For many years, I took a lot of license because I was so busy, both with my profession, with the church – and with family, that I excused myself from the heavy lifting of creating profound righteousness in my own life and soul. I just figured there is only so much a mortal can do, and focused upon those things I could lay my hands on, touch and turn with a wrench. I don’t want you to misunderstand – I was very active in the church, working in every way for family and home, and doing a lot of cooking, cleaning and dishes to be a good husband. “Family came first” I had heard, and by the time I had exhausted each day, I had done a lot of things, but had become nothing greater than I had been that morning.
It took a tragedy in my life to realize that I was avoiding the most important thing of all. When the tragedy came, I was not prepared to call down constant revelation for the solution, to get immediate answers to my prayers, and to work miracles in my world. I was handicapped spiritually. I had been so busy doing righteous things, that I had failed to become righteous.
It was during this and subsequent crises that I began to spend hours on my knees (precious hours I usually needed for sleep) in deep, mighty, pleading prayer. It was at that time that I began to fast whenever prompted (usually during demanding times at work, when I knew it could only harm my job performance). It was then that I realized I had been “doing” the gospel, and “doing” my family, and “doing” my marriage without much inspiration or feeling. I was using the same determination to do a good job I had learned in the hayfields and corn rows of my youth, to do a good job at my adult life.

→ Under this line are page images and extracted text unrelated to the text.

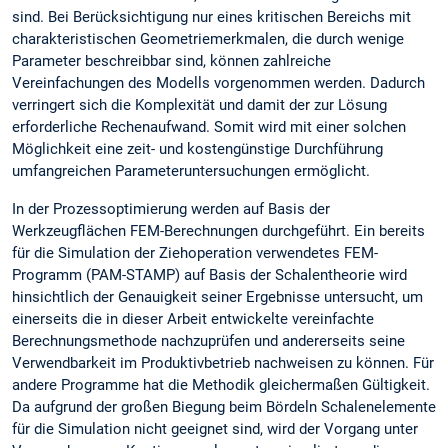
sind. Bei Berücksichtigung nur eines kritischen Bereichs mit
charakteristischen Geometriemerkmalen, die durch wenige
Parameter beschreibbar sind, können zahlreiche
Vereinfachungen des Modells vorgenommen werden. Dadurch
verringert sich die Komplexität und damit der zur Lösung
erforderliche Rechenaufwand. Somit wird mit einer solchen
Möglichkeit eine zeit- und kostengünstige Durchführung
umfangreichen Parameteruntersuchungen ermöglicht.
In der Prozessoptimierung werden auf Basis der
Werkzeugflächen FEM-Berechnungen durchgeführt. Ein bereits
für die Simulation der Ziehoperation verwendetes FEM-
Programm (PAM-STAMP) auf Basis der Schalentheorie wird
hinsichtlich der Genauigkeit seiner Ergebnisse untersucht, um
einerseits die in dieser Arbeit entwickelte vereinfachte
Berechnungsmethode nachzuprüfen und andererseits seine
Verwendbarkeit im Produktivbetrieb nachweisen zu können. Für
andere Programme hat die Methodik gleichermaßen Gültigkeit.
Da aufgrund der großen Biegung beim Bördeln Schalenelemente
für die Simulation nicht geeignet sind, wird der Vorgang unter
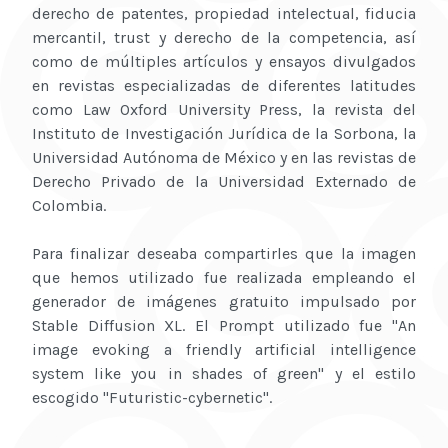
derecho de patentes, propiedad intelectual, fiducia
mercantil, trust y derecho de la competencia, así
como de múltiples artículos y ensayos divulgados
en revistas especializadas de diferentes latitudes
como Law Oxford University Press, la revista del
Instituto de Investigación Jurídica de la Sorbona, la
Universidad Autónoma de México y en las revistas de
Derecho Privado de la Universidad Externado de
Colombia.
Para finalizar deseaba compartirles que la imagen
que hemos utilizado fue realizada empleando el
generador de imágenes gratuito impulsado por
Stable Diffusion XL. El Prompt utilizado fue "An
image evoking a friendly artificial intelligence
system like you in shades of green" y el estilo
escogido "Futuristic-cybernetic".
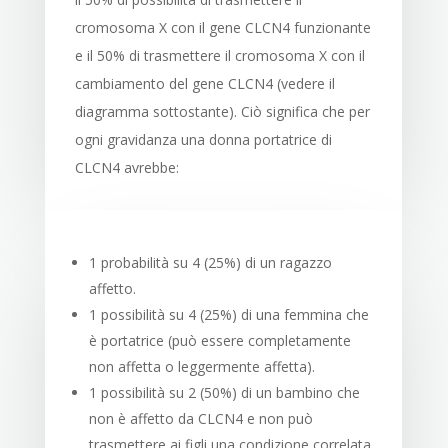
cromosoma X con il gene CLCN4 funzionante
e il 50% di trasmettere il cromosoma X con il
cambiamento del gene CLCN4 (vedere il
diagramma sottostante). Ciò significa che per
ogni gravidanza una donna portatrice di
CLCN4 avrebbe:
1 probabilità su 4 (25%) di un ragazzo
affetto.
1 possibilità su 4 (25%) di una femmina che
è portatrice (può essere completamente
non affetta o leggermente affetta).
1 possibilità su 2 (50%) di un bambino che
non è affetto da CLCN4 e non può
trasmettere ai figli una condizione correlata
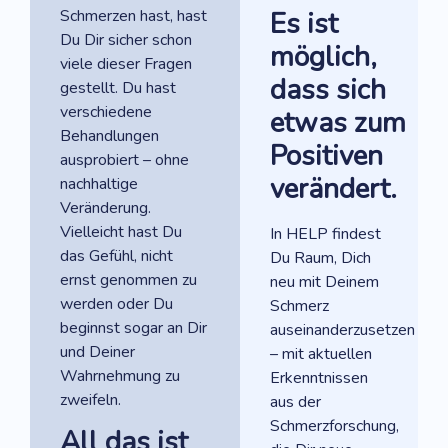
Schmerzen hast, hast
Es ist
Du Dir sicher schon
möglich,
viele dieser Fragen
dass sich
gestellt. Du hast
verschiedene
etwas
zum
Behandlungen
Positiven
ausprobiert – ohne
verändert.
nachhaltige
Veränderung.
Vielleicht hast Du
In HELP findest
das Gefühl, nicht
Du Raum, Dich
ernst genommen zu
neu mit Deinem
werden oder Du
Schmerz
beginnst sogar an Dir
auseinanderzusetzen
und Deiner
– mit aktuellen
Wahrnehmung zu
Erkenntnissen
zweifeln.
aus der
Schmerzforschung,
All das ist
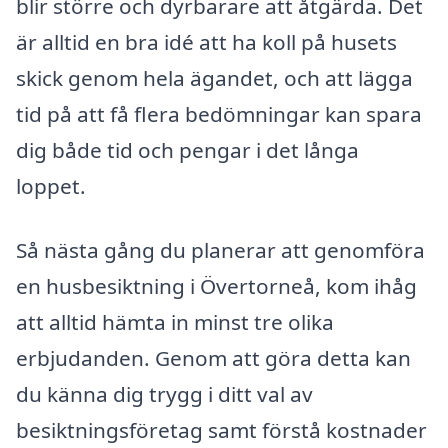
blir större och dyrbarare att åtgärda. Det
är alltid en bra idé att ha koll på husets
skick genom hela ägandet, och att lägga
tid på att få flera bedömningar kan spara
dig både tid och pengar i det långa
loppet.
Så nästa gång du planerar att genomföra
en husbesiktning i Övertorneå, kom ihåg
att alltid hämta in minst tre olika
erbjudanden. Genom att göra detta kan
du känna dig trygg i ditt val av
besiktningsföretag samt förstå kostnader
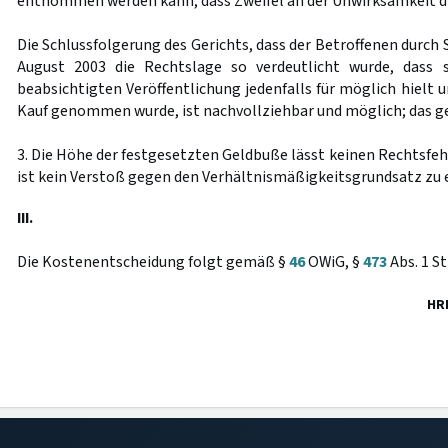
entnommen werden kann, dass Zweifel an der Unwirksamkeit di
Die Schlussfolgerung des Gerichts, dass der Betroffenen durch 
August 2003 die Rechtslage so verdeutlicht wurde, dass si
beabsichtigten Veröffentlichung jedenfalls für möglich hielt u
Kauf genommen wurde, ist nachvollziehbar und möglich; das g
3. Die Höhe der festgesetzten Geldbuße lässt keinen Rechtsfe
ist kein Verstoß gegen den Verhältnismäßigkeitsgrundsatz zu 
III.
Die Kostenentscheidung folgt gemäß §
46
OWiG, §
473
Abs. 1 S
HR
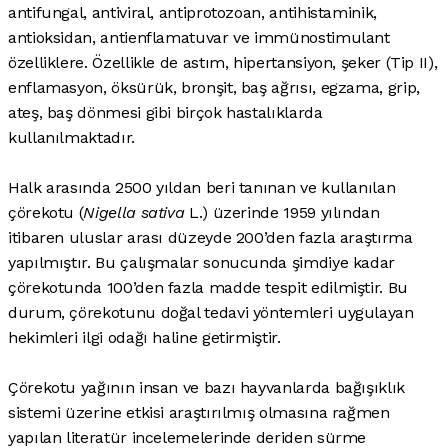
antifungal, antiviral, antiprotozoan, antihistaminik,
antioksidan, antienflamatuvar ve immünostimulant
özelliklere. Özellikle de astım, hipertansiyon, şeker (Tip II),
enflamasyon, öksürük, bronşit, baş ağrısı, egzama, grip,
ateş, baş dönmesi gibi birçok hastalıklarda
kullanılmaktadır.
Halk arasında 2500 yıldan beri tanınan ve kullanılan
çörekotu (
Nigella sativa
L.) üzerinde 1959 yılından
itibaren uluslar arası düzeyde 200’den fazla araştırma
yapılmıştır. Bu çalışmalar sonucunda şimdiye kadar
çörekotunda 100’den fazla madde tespit edilmiştir. Bu
durum, çörekotunu doğal tedavi yöntemleri uygulayan
hekimleri ilgi odağı haline getirmiştir.
Çörekotu yağının insan ve bazı hayvanlarda bağışıklık
sistemi üzerine etkisi araştırılmış olmasına rağmen
yapılan literatür incelemelerinde deriden sürme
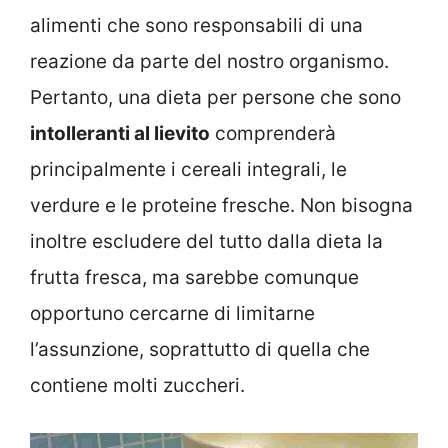
alimenti che sono responsabili di una
reazione da parte del nostro organismo.
Pertanto, una dieta per persone che sono
intolleranti al lievito
comprenderà
principalmente i cereali integrali, le
verdure e le proteine fresche. Non bisogna
inoltre escludere del tutto dalla dieta la
frutta fresca, ma sarebbe comunque
opportuno cercarne di limitarne
l’assunzione, soprattutto di quella che
contiene molti zuccheri.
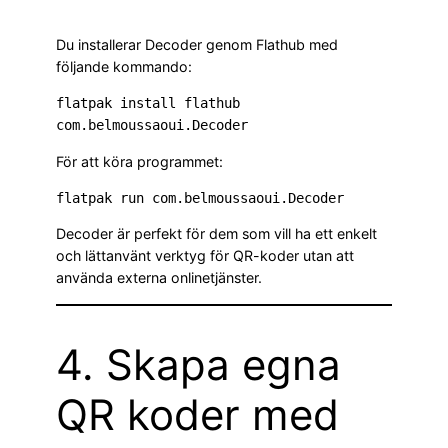
Du installerar Decoder genom Flathub med
följande kommando:
flatpak install flathub 
com.belmoussaoui.Decoder
För att köra programmet:
flatpak run com.belmoussaoui.Decoder
Decoder är perfekt för dem som vill ha ett enkelt
och lättanvänt verktyg för QR-koder utan att
använda externa onlinetjänster.
4. Skapa egna
QR koder med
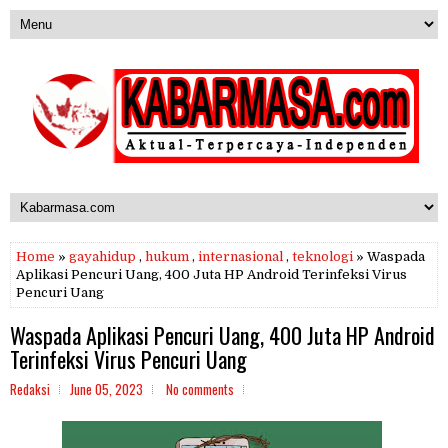
Home
»
gayahidup
,
hukum
,
internasional
,
teknologi
» Waspada
Aplikasi Pencuri Uang, 400 Juta HP Android Terinfeksi Virus
Pencuri Uang
Waspada Aplikasi Pencuri Uang, 400 Juta HP Android
Terinfeksi Virus Pencuri Uang
Redaksi
June 05, 2023
No comments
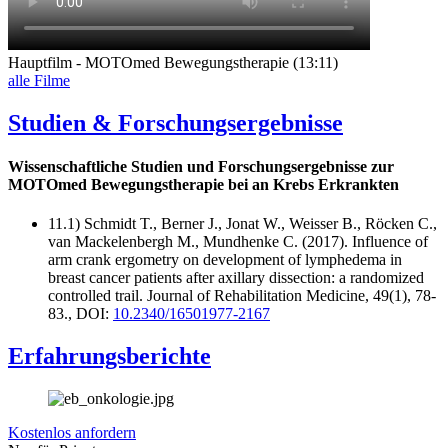
Hauptfilm - MOTOmed Bewegungstherapie (13:11)
alle Filme
Studien & Forschungsergebnisse
Wissenschaftliche Studien und Forschungsergebnisse zur
MOTOmed Bewegungstherapie bei an Krebs Erkrankten
11.1) Schmidt T., Berner J., Jonat W., Weisser B., Röcken C.,
van Mackelenbergh M., Mundhenke C. (2017). Influence of
arm crank ergometry on development of lymphedema in
breast cancer patients after axillary dissection: a randomized
controlled trail. Journal of Rehabilitation Medicine, 49(1), 78-
83., DOI:
10.2340/16501977-2167
Erfahrungsberichte
Kostenlos anfordern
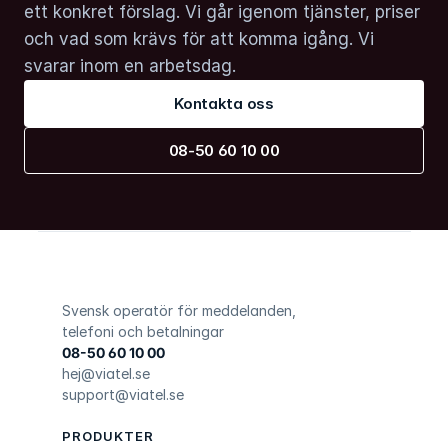
ett konkret förslag. Vi går igenom tjänster, priser 
och vad som krävs för att komma igång. Vi 
svarar inom en arbetsdag.
Kontakta oss
08-50 60 10 00
Svensk operatör för meddelanden, 
telefoni och betalningar
08-50 60 10 00
hej@viatel.se
support@viatel.se
PRODUKTER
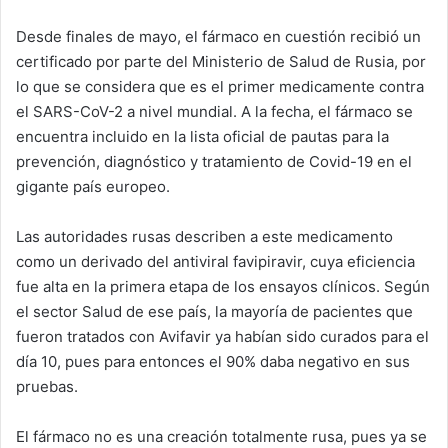
Desde finales de mayo, el fármaco en cuestión recibió un
certificado por parte del Ministerio de Salud de Rusia, por
lo que se considera que es el primer medicamente contra
el SARS-CoV-2 a nivel mundial. A la fecha, el fármaco se
encuentra incluido en la lista oficial de pautas para la
prevención, diagnóstico y tratamiento de Covid-19 en el
gigante país europeo.
Las autoridades rusas describen a este medicamento
como un derivado del antiviral favipiravir, cuya eficiencia
fue alta en la primera etapa de los ensayos clínicos. Según
el sector Salud de ese país, la mayoría de pacientes que
fueron tratados con Avifavir ya habían sido curados para el
día 10, pues para entonces el 90% daba negativo en sus
pruebas.
El fármaco no es una creación totalmente rusa, pues ya se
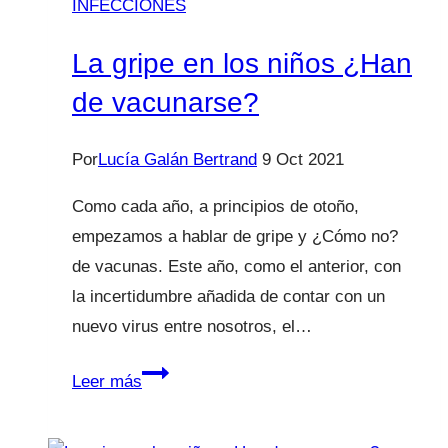
INFECCIONES
de
la
La gripe en los niños ¿Han
bronquiolitis?
de vacunarse?
Por
Lucía Galán Bertrand
9 Oct 2021
Como cada año, a principios de otoño,
empezamos a hablar de gripe y ¿Cómo no?
de vacunas. Este año, como el anterior, con
la incertidumbre añadida de contar con un
nuevo virus entre nosotros, el…
La
Leer más
gripe
en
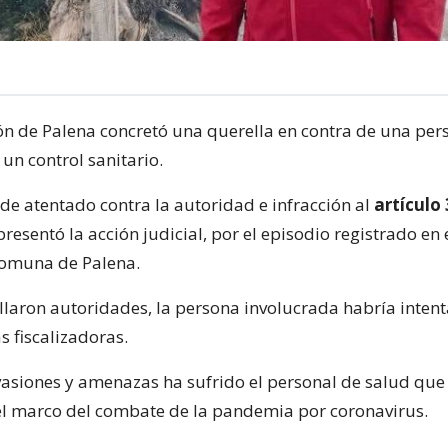
n de Palena concretó una querella en contra de una pe
 un control sanitario.
 de atentado contra la autoridad e infracción al
artículo
 presentó la acción judicial, por el episodio registrado en 
comuna de Palena.
llaron autoridades, la persona involucrada habría inten
as fiscalizadoras.
vasiones y amenazas ha sufrido el personal de salud que
 el marco del combate de la pandemia por coronavirus.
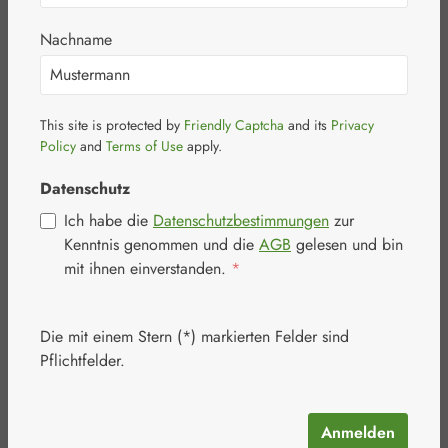
Nachname
This site is protected by
Friendly Captcha
and its
Privacy
Policy
and
Terms of Use
apply.
Datenschutz
Ich habe die
Datenschutzbestimmungen
zur
Kenntnis genommen und die
AGB
gelesen und bin
mit ihnen einverstanden.
*
Vitamin B Komplex + Folsäure
Kapseln
Die mit einem Stern (*) markierten Felder sind
Packungsgröße:
100 Kapseln
Pflichtfelder.
Vitamin B Komplex + Folsäure Bios Kapseln enthalten die
optimale Kombination aus Vitamin B1, B6, Folsäure
(Vitamin B9) und Vitamin B12. Diese wasserlöslichen
Vitamine können im Körper nicht langfristig gespeichert
Anmelden
werden. Folsäure kommt vor allem in grünem Blattgemüse,
Inhalt:
0.027 Kilogramm
(603,70 € / 1 Kilogramm)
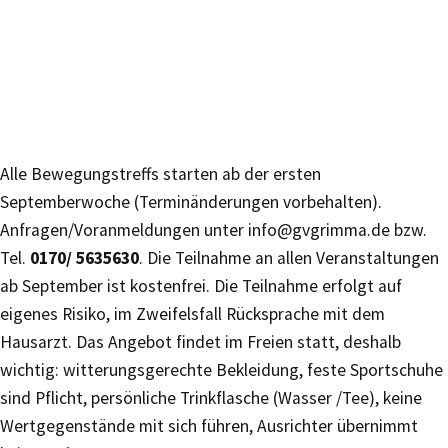
Alle Bewegungstreffs starten ab der ersten
Septemberwoche (Terminänderungen vorbehalten).
Anfragen/Voranmeldungen unter info@gvgrimma.de bzw.
Tel.
0170/ 5635630
. Die Teilnahme an allen Veranstaltungen
ab September ist kostenfrei. Die Teilnahme erfolgt auf
eigenes Risiko, im Zweifelsfall Rücksprache mit dem
Hausarzt. Das Angebot findet im Freien statt, deshalb
wichtig: witterungsgerechte Bekleidung, feste Sportschuhe
sind Pflicht, persönliche Trinkflasche (Wasser /Tee), keine
Wertgegenstände mit sich führen, Ausrichter übernimmt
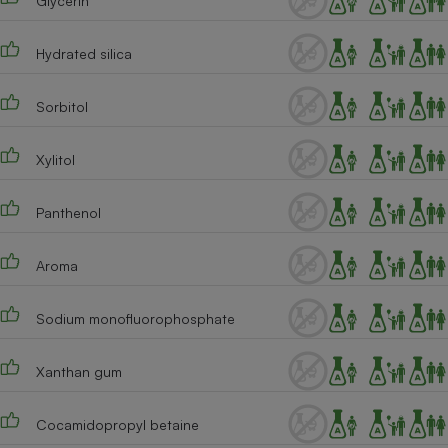
Glycerin
Téléphone mobile -
Smartphone
Plaque de cuisson à
Hydrated silica
induction
Sorbitol
Climatiseur -
Xylitol
Ventilateur
Panthenol
Antivirus
Climatiseur -
Aroma
Ventilateur
Sodium monofluorophosphate
Xanthan gum
Cocamidopropyl betaine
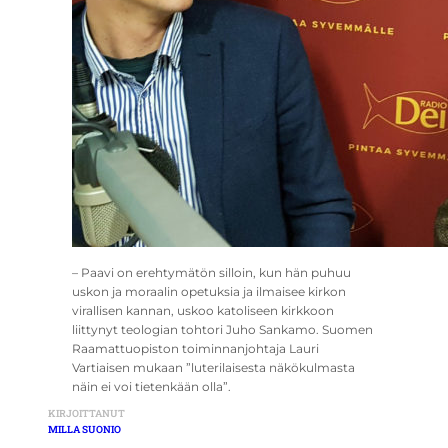
– Paavi on erehtymätön silloin, kun hän puhuu
uskon ja moraalin opetuksia ja ilmaisee kirkon
virallisen kannan, uskoo katoliseen kirkkoon
liittynyt teologian tohtori Juho Sankamo. Suomen
Raamattuopiston toiminnanjohtaja Lauri
Vartiaisen mukaan ”luterilaisesta näkökulmasta
näin ei voi tietenkään olla”.
KIRJOITTANUT
MILLA SUONIO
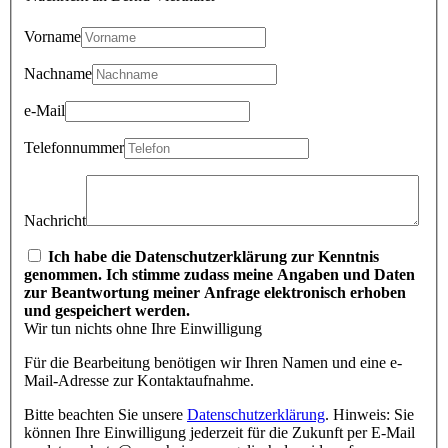
Vorname
Nachname
e-Mail
Telefonnummer
Nachricht
Ich habe die Datenschutzerklärung zur Kenntnis
genommen. Ich stimme zudass meine Angaben und Daten
zur Beantwortung meiner Anfrage elektronisch erhoben
und gespeichert werden.
Wir tun nichts ohne Ihre Einwilligung
Für die Bearbeitung benötigen wir Ihren Namen und eine e-
Mail-Adresse zur Kontaktaufnahme.
Bitte beachten Sie unsere
Datenschutzerklärung
. Hinweis: Sie
können Ihre Einwilligung jederzeit für die Zukunft per E-Mail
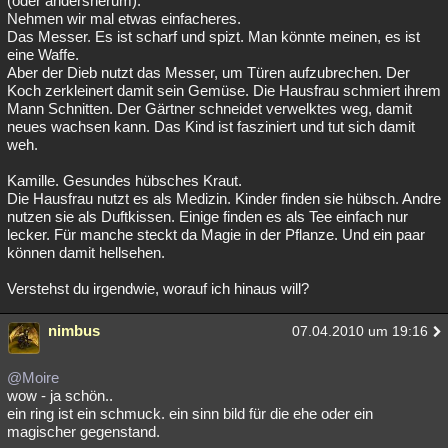
(oder andersherum).
Nehmen wir mal etwas einfacheres.
Besucht
Teilgenommen
Alle
Neue
Geschlossen
Das Messer. Es ist scharf und spizt. Man könnte meinen, es ist
eine Waffe.
Lesenswert
Schlüsselwörter
Aber der Dieb nutzt das Messer, um Türen aufzubrechen. Der
Koch zerkleinert damit sein Gemüse. Die Hausfrau schmiert ihrem
Mann Schnitten. Der Gärtner schneidet verwelktes weg, damit
neues wachsen kann. Das Kind ist fasziniert und tut sich damit
weh.
Kamille. Gesundes hübsches Kraut.
Die Hausfrau nutzt es als Medizin. Kinder finden sie hübsch. Andre
nutzen sie als Duftkissen. Einige finden es als Tee einfach nur
lecker. Für manche steckt da Magie in der Pflanze. Und ein paar
können damit hellsehen.
Verstehst du irgendwie, worauf ich hinaus will?
nimbus
07.04.2010 um 19:16
@Moire
wow - ja schön..
ein ring ist ein schmuck. ein sinn bild für die ehe oder ein
magischer gegenstand.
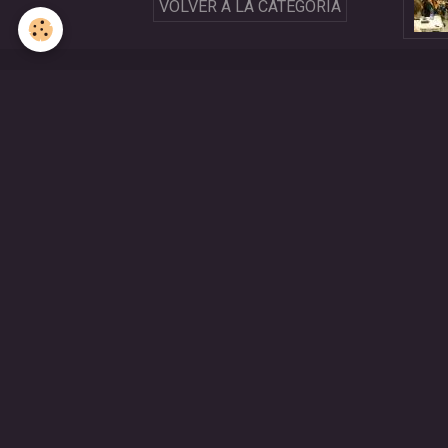
VOLVER A LA CATEGORÍA
VIDEOS
Teatro del Oprimido
Laboratorio Las Magdalenas: Teatro de las
Oprimidas
Laboratorio Imágenes Poéticas y Dramaturgia
Corporal
4to Foro Mujeres Rurales "Tejedoras de
Caminos"
FOTOS
Talleres Teatro del Oprimido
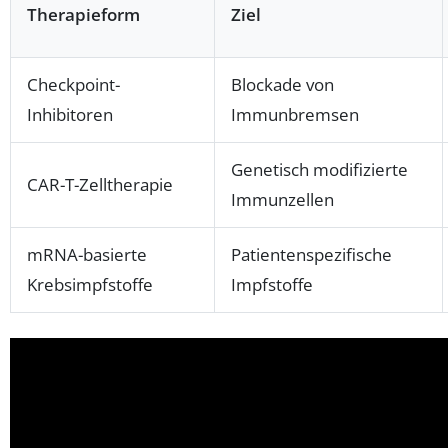
Therapieform
Ziel
Checkpoint-
Blockade von
Inhibitoren
Immunbremsen
Genetisch modifizierte
CAR-T-Zelltherapie
Immunzellen
mRNA-basierte
Patientenspezifische
Krebsimpfstoffe
Impfstoffe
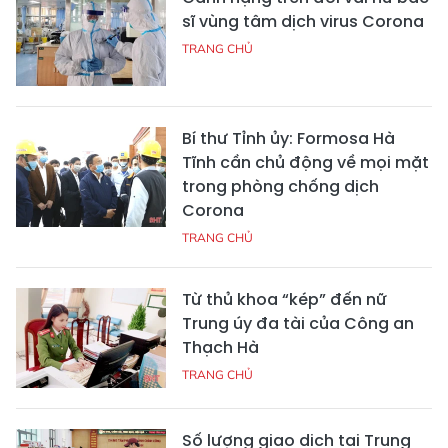
sĩ vùng tâm dịch virus Corona
TRANG CHỦ
Bí thư Tỉnh ủy: Formosa Hà
Tĩnh cần chủ động về mọi mặt
trong phòng chống dịch
Corona
TRANG CHỦ
Từ thủ khoa “kép” đến nữ
Trung úy đa tài của Công an
Thạch Hà
TRANG CHỦ
Số lượng giao dịch tại Trung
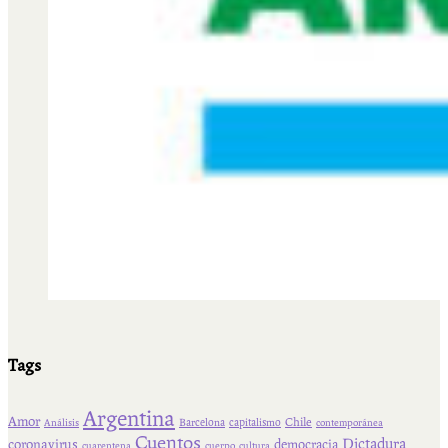
Tags
Argentina
Amor
Chile
Barcelona
capitalismo
Análisis
contemporánea
Cuentos
Dictadura
coronavirus
democracia
cuarentena
cuerpo
cultura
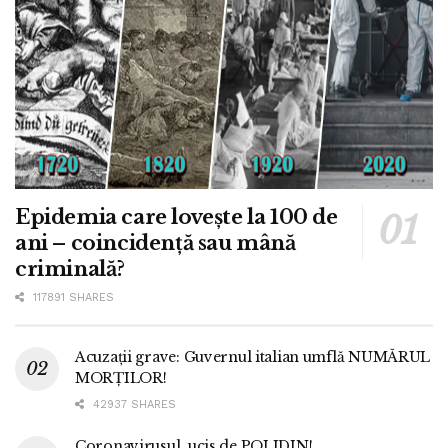
Epidemia care lovește la 100 de
ani – coincidență sau mână
criminală?
117891 SHARES
Acuzații grave: Guvernul italian umflă NUMĂRUL
MORȚILOR!
42937 SHARES
Coronavirusul, ucis de POLIDIN!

I found out that family does not come first – Christ does. Any other order produces stagnation and unhappiness, and eventually drives us to our knees where we find out that only Christ can make our mortal lives complete, our families forever, and our eternal lives a reality.
Eventually, I gave it up. I realized I could no longer “do” everything and be everything for everyone. I laid down that yoke of perfect “doing” with a broken heart, realizing I had failed, and over a period of years, I learned to take upon myself Christ’s yoke, through obeying His voice, and to serve Him, instead of my family, the church, myself or anything else.
And, guess what – He told me to get up each morning and go to work, just as before. But, this time I went in His name, with his guidance, and it was a joy instead of drudgery. Jesus Christ sent me on my Church assignments, but they were guided now by revelation and power, and I felt the full joy of Christ as I served Him – where I had been serving the church, or my fellow man, or something else before.
I was a better husband, a better daddy, and a better man – but more than that, I was a disciple of Christ. I had learned to quit “doing” my life, and just walk in Christ’s diving grace, and all of these other things, things which I had laid down, things wherein I had failed to fully “do” everything I thought I must – Christ did them with my hands, and miracles began to form.
My attempts at perfection have all failed, but my attempts at obedience succeeded as far as my ongoing imperfections allowed – but it has been enough to make my life a joy, and the things I used to “do”, His voice now leads the way to His glory, not mine.
I find I like it that way.
My hope is only this, that we can stop “doing” so much, and “become” in Christ, men and women of God whose word moves mountains and raises the dead, because I suspect the time is approaching when these things must be – long before we will see them coming and have time to prepare.
If you lack a place to start, here are a few ideas:
- Stop believing you can “do” it all – because sooner or later, you will find you can’t.
- Listen carefully for the Holy Spirit to lead you, and walk with courage in that light.
- Fast every time you are prompted, no matter how hard or inconvenient it may seem.
- Pray a minimum of 20 minutes a day, and longer when prompted. Learn to pray while the Holy Spirit is guiding you. This is the gateway to miracles, angelic visitations and promised blessings.
- Open the scriptures again, and study them, search them, read them by subject, mark them, write in your journal about them, and pray over every concept. Don’t routinely read from beginning to end, let the Holy Spirit show you each day where to read.
Brother John
© July 2012, John M. Pontius, all rights reserved. Non-commercial reproduction permitted.
I have been out of the church for a while and what makes it hard to go back is this very thing your talking about, its the most important part i have been longing for just dont want to go back anymore to that place i could never reach for because everyone seemed to run on the going and doing, and never the being with time to visit with the Savior, just dont want to do it anymore on everyone elses time, i dont know how to stop running on everyone elses same idea of getting caught up in the going. I always felt like i was missing something. You always share the very things i feel and wonder about. Thank you.
Today, as I contemplated the natural events occurring around us: The fires, the heat and the drought, It was brought to my mind again, just how limited we as mortals are in controlling the natural processes around us. It reminded me of just how small we are and how feeble we are if we try to direct those events. As someone said….”Man puts forth his puny arm….”
We need need to rely on the spirit in our lives to put the proper prospective of just how we individually “fit” into the plan. Each of us are indeed important “cogs and gears” in the eternal machine but we can only turn if we allow the Master to give power to that machine. We are unable to throw the switch ourselves.
I feel like this is the message i need to read and reread, so thank you for posting its essence again and again.